Magnesium is a plentiful micronutrient and cation, and it activates enzymes, aids in the synthesis of energy, and controls the levels of calcium and associated biomarkers, among other vital functions in the body [7]. Low magnesium levels have been linked to CVD through a variety of physiological processes, including high blood sugar levels, chronic inflammation, hypertension, abnormal tone of the vessels, and circulation to the peripheral tissues [8]. In various settings, total magnesium in the serum has long been used to evaluate magnesium levels [8]. In multiple studies, low levels of magnesium have been linked to a higher risk of various health problems, such as a greater risk of diabetes, hypertension, and CVD [9-11].

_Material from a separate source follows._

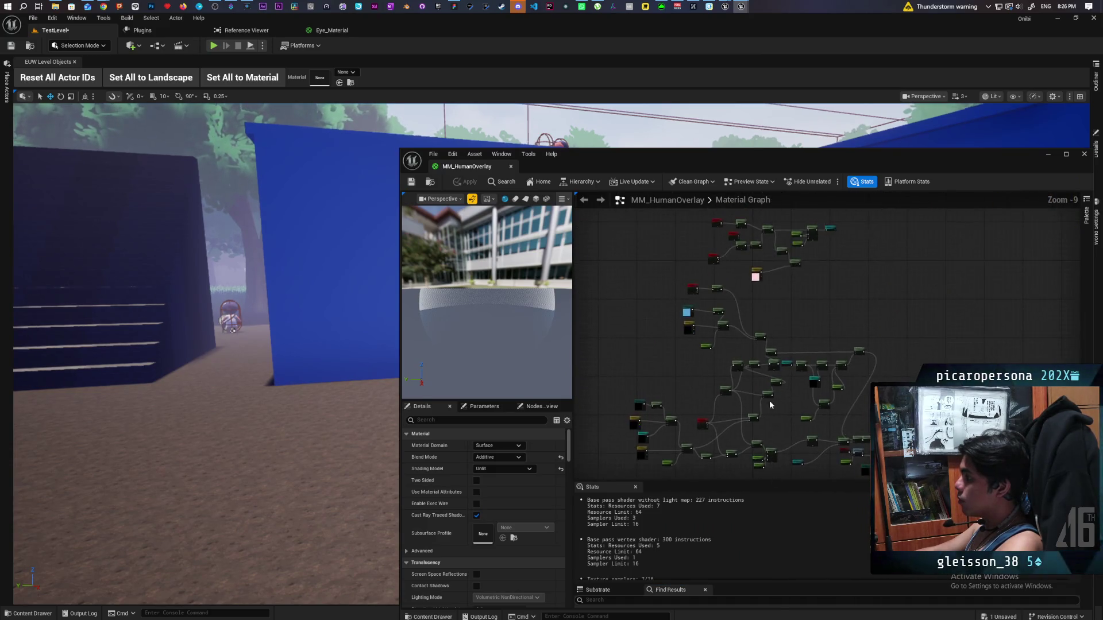
scroll(812, 336, "up", 5)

The selection of the studies cited in this review was based on their relevance to the clinical implications and pathophysiological mechanisms of magnesium in cardiovascular health. The selection procedure comprised finding research that showed magnesium's impact on a range of CVDs, including lipid profiles, arrhythmias, coronary heart disease, stroke, and hypertension. Important variables were the study designs (e.g., prospective studies and randomized controlled trials), the populations studied, and the particular outcomes assessed in relation to dietary consumption or supplementation with magnesium.

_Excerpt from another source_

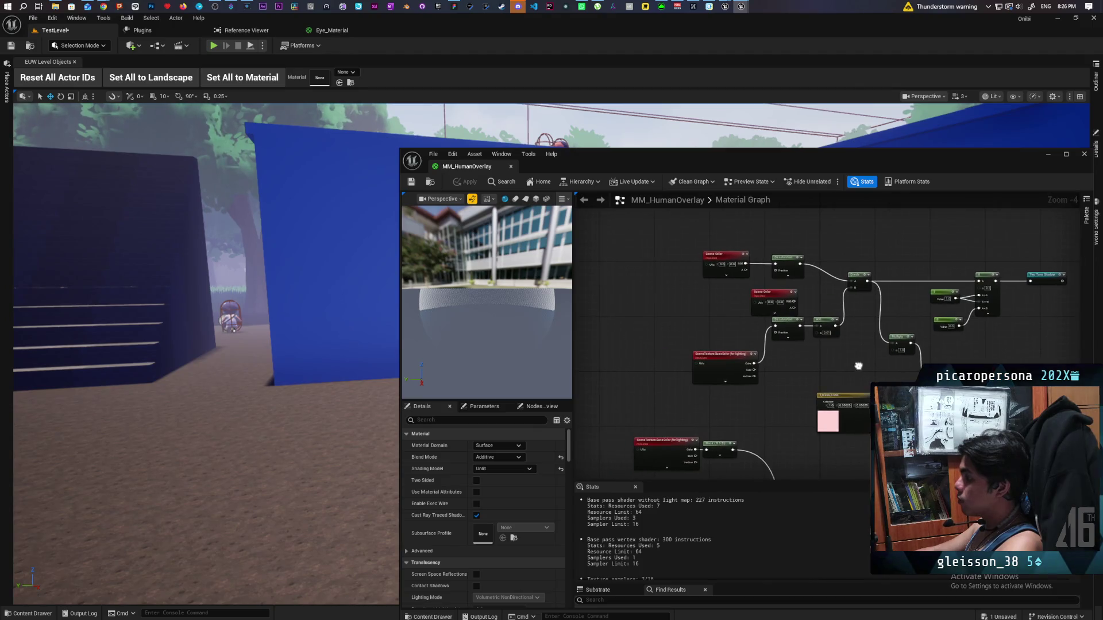
scroll(858, 366, "up", 1)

Given the high prevalence of CVDs and their significant public health impact, investigating the link between magnesium deficiency and cardiovascular risk is imperative. Utilizing serum magnesium levels as a cost-effective screening tool may enhance risk stratification in clinical practice. Despite its importance, there remains a gap in systematic research across diverse populations. This review aims to elucidate the relationship between magnesium and cardiovascular health outcomes, ultimately contributing to improved prevention and management strategies for CVD.

Review

Pathophysiology of magnesium in cardiovascular health

Magnesium improves the function of the cardiovascular system by acting on membrane ion flow pumps, encouraging endothelium-dependent blood vessel dilatation, reducing blood pressure, reducing inflammation, and boosting insulin and glucose breakdown [12]. In addition, magnesium contains antiplatelet and anticoagulant characteristics, is a natural inhibitor of calcium, and is a necessary cofactor in cellular oxidation reactions [12].

Magnesium's Role in Modulating Ionic Channels

Certain ionic channels, including calcium, potassium, and sodium, are controlled in part by magnesium [13,14]. Magnesium regulates cardiac responsiveness and the length of action potentials by decreasing the fast influx element of the delayed rectifier potassium channel [15]. Magnesium influx influences the elongation of QRS and PR duration and also slows atrioventricular node conductivity [16].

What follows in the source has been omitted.